More importantly, all the photos that you deem worthy of keeping or mounting are meaningful to you. They commemorate a moment in time, often a joyous one. When you look at them, they stir those memories and bring those feelings back to the surface, however fleetingly. They help you remember the faces of friends or loved ones who have died or who you haven’t seen in a long time.
Souvenirs can be almost anything – a pebble or seashell, a pack of matches or a pen with a hotel logo. You may not even have intended them as souvenirs when you picked them up, but as the longer they survive, the more likely they are to gain significance. A cheap plastic hairclip that your mother gave you, can be modified over the course of time. The type of plastic becomes celebrated as “French ivory,” the person who gave it to you passes away, and before you know it, it has become an artifact of considerable personal import.
Time can turn sows’ ears into silk purses. And conversely, it can steal the meaning or importance from objects that once meant something. If you collect a hundred items over the course of twenty years, all but a few of them will lose significance by the end of that time.
Who among us hasn’t at some point asked themselves, “Why was I keeping that?”
Other times, you’ll know full well why you kept it, but find that those reasons have become less important. If you keep ten souvenirs from an old job, or ten paintings you were once proud of having created, or ten craft items that your children made while they were in school, you’ll find yourself winnowing down that collection. It just takes one item to perform the function you require of it (like jogging your memory or reigniting your sense of pride). So you end up keeping only the most durable, or the most special of those items, and all the rest get reluctantly thrown away or sold, passed along or donated.
Very few items have an intrinsic value that translates to cash in pocket.

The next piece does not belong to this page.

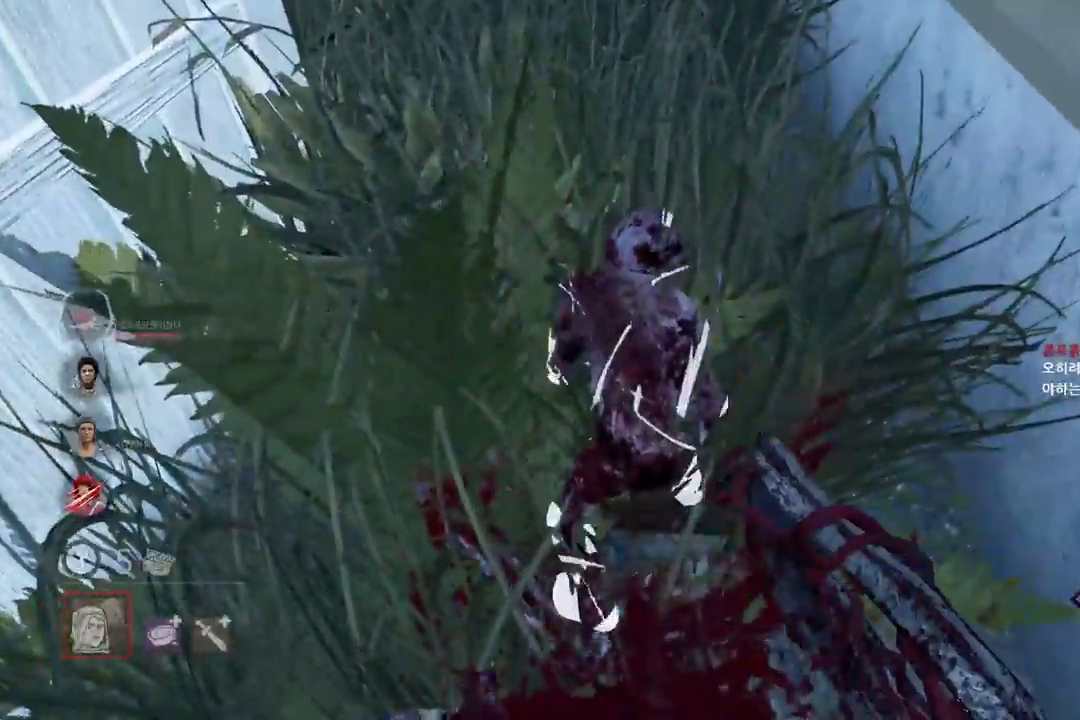
{"keys": ["w"], "mouse": [], "events": []}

If you own an original Fabergé egg, chances are the sentimental value will be secondary to the investment value. You may love it because it’s beautiful, but its financial value is always the most important consideration. A Fabergé egg may be a keepsake – and is certainly an artifact – but is probably one that has its own shrine and should be ethically donated to a museum.
I have a collection of ticket stubs from concerts I attended. Other popular music lovers may be quite intrigued by my collection, but no-one is likely to pay me for them.
In a world that is growing increasingly virtual and transient, people tend to collect fewer artifacts – which makes the ones that are saved all the more significant and valuable. Once they're gone, it's incredibly difficult, if not impossible, to get them back.